At presentations at the Computer Security Institute's NetSec this week, representatives of the Dept. of Justice and the Air Force's Office of Special Investigation said cybercrime is clearly ratcheting up.

"We're seeing increasingly sophisticated groups online that are more indicative of crime groups," said Jonathan Rusch, special counsel for fraud prevention at the Justice Department. The criminals who have been caught range from teenagers to retirees, he said.

Phishers are using Trojan horses that pack backdoors, screen grabbers or keystroke loggers to capture log-in names, passwords and other information, he said. Such software gives hackers access to user accounts by capturing logins and passwords and essentially lets them ring up online charges from someone else's machine.

Even scarier are botnets, in which malicious software infects a machine, turning it into a zombie. Herds of zombies are used to launch attacks on servers that don't fork over blackmail payments, or the machines can be used to store kiddie porn or purloined creditcard numbers.

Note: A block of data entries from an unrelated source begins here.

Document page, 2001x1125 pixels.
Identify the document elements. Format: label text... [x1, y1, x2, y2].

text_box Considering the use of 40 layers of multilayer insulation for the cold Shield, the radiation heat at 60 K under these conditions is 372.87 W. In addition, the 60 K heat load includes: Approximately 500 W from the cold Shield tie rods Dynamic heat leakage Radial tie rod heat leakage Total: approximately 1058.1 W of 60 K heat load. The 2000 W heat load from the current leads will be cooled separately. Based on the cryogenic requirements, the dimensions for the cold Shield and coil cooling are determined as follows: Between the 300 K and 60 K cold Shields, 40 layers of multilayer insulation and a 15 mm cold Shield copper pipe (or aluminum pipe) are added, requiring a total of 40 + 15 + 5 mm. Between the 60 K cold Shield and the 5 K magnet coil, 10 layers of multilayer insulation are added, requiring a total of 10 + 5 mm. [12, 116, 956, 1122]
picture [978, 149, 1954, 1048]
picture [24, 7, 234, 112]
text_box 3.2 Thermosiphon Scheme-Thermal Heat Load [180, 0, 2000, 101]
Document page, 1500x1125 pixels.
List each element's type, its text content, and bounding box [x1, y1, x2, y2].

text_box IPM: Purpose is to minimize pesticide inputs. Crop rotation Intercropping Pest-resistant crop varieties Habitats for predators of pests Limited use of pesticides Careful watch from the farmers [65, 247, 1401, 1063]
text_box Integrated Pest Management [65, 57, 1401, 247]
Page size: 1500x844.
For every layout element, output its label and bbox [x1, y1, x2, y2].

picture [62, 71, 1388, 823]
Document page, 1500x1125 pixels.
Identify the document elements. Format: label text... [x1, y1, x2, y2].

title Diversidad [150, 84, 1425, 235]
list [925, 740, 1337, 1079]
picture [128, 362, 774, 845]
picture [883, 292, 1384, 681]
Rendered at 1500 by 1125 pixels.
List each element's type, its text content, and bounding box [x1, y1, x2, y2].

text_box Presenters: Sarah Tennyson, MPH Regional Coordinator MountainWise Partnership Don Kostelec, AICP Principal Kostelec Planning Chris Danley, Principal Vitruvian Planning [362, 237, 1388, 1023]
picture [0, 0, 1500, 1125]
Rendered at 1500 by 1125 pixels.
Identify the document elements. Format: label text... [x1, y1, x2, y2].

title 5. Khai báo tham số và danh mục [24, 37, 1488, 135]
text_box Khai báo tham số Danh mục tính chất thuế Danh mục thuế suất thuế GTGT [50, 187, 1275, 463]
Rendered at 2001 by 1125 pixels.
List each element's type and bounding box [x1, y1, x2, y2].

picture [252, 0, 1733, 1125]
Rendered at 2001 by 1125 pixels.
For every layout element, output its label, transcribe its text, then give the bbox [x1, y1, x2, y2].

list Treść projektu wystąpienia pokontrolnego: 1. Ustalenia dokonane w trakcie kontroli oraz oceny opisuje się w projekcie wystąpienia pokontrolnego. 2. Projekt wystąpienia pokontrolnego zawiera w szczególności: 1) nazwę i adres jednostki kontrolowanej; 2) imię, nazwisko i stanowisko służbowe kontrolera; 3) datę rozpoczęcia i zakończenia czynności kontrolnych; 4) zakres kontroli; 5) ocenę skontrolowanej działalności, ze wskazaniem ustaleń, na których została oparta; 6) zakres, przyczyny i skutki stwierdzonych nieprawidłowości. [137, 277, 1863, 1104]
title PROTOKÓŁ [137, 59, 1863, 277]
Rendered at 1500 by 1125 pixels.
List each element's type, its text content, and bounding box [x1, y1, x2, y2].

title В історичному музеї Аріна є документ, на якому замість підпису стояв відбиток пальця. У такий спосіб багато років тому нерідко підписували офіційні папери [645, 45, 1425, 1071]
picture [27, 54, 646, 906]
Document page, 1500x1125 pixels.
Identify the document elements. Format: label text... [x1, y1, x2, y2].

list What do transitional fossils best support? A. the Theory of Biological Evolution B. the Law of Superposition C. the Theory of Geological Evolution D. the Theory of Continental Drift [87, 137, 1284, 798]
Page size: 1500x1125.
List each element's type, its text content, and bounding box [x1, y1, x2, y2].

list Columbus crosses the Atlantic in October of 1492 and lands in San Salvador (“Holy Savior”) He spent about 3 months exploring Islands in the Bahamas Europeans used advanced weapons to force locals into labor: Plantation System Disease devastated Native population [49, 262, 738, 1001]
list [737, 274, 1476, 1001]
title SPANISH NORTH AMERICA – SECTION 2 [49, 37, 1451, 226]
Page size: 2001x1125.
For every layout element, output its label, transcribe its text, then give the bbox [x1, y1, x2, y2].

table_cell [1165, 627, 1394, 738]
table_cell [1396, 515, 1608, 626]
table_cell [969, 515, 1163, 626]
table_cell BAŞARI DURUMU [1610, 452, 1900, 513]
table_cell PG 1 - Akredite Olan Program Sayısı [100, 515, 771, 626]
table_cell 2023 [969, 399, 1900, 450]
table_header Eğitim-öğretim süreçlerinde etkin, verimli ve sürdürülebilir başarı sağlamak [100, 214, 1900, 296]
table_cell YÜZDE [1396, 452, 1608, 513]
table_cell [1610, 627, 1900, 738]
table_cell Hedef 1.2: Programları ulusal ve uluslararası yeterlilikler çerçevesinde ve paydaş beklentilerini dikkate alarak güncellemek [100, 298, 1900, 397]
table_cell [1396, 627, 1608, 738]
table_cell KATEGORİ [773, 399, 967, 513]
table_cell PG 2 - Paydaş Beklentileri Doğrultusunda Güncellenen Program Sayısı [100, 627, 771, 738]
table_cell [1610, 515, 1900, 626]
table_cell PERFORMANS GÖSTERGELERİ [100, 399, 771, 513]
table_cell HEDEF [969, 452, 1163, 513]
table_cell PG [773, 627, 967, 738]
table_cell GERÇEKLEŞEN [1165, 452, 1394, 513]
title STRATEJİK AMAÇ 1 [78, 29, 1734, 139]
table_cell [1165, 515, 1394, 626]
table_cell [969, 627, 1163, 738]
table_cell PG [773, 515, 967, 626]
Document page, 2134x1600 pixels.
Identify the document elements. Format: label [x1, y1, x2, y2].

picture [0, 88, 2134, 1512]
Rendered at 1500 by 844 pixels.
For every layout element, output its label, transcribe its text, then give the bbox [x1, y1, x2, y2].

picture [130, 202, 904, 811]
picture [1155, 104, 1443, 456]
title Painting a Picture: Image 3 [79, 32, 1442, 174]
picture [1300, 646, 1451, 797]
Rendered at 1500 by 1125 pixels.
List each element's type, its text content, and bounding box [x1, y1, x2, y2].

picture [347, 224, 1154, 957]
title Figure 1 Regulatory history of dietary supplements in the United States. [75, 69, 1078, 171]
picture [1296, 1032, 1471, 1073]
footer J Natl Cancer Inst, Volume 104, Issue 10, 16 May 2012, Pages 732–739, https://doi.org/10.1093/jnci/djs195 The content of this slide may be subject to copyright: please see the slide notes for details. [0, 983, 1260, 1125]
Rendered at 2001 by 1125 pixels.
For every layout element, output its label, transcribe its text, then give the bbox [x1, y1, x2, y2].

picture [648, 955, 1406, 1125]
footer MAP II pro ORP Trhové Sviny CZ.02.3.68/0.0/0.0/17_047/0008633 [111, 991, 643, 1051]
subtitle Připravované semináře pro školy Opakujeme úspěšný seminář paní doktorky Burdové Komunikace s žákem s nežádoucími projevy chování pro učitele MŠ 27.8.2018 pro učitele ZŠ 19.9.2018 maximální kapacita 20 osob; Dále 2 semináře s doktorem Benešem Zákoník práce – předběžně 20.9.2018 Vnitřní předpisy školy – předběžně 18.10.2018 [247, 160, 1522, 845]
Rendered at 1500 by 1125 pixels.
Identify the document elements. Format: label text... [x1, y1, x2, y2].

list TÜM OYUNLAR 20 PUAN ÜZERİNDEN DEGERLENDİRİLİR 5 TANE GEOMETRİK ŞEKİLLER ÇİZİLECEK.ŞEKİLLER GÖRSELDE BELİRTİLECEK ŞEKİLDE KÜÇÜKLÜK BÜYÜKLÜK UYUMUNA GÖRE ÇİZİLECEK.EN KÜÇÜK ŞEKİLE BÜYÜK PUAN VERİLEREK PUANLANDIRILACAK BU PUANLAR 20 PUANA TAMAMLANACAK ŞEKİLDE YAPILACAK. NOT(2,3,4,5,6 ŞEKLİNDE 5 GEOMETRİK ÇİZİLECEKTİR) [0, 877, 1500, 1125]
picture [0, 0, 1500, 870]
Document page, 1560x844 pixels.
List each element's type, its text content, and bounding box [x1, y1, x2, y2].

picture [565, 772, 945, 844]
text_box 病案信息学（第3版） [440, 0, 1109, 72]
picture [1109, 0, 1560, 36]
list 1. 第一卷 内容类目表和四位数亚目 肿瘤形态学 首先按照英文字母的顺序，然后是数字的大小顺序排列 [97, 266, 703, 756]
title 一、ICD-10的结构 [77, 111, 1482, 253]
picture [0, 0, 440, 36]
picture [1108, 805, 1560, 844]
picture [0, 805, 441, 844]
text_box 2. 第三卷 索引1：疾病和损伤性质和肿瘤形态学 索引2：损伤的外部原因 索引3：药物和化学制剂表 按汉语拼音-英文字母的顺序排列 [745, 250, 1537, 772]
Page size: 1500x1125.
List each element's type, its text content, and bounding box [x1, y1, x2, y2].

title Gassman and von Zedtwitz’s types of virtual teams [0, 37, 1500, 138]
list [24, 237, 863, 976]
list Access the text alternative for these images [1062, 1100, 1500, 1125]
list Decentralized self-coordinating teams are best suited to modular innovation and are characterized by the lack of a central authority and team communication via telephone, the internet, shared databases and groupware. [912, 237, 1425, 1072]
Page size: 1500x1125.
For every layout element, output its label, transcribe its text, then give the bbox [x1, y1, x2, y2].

"Botnets are one of the greatest facilitators of cybercrime these days. Really the cybercrime arena is wrapped around botnets," Wendi Whitmore, a special agent with the Air Force Office of Special Investigations, said.

...Bot masters are getting smarter about hiding. Today, most botnets are controlled using Internet Relay Chat, or IRC, servers and channels. Soon that could become instant messaging, peer-to-peer technology or protocols used by Internet phone services such as Skype or Vonage, Whitmore said.

"That is something that we're worried about because those protocols are proprietary," she said. "They don't publish routing protocols; it would be very difficult to catch that kind of crime."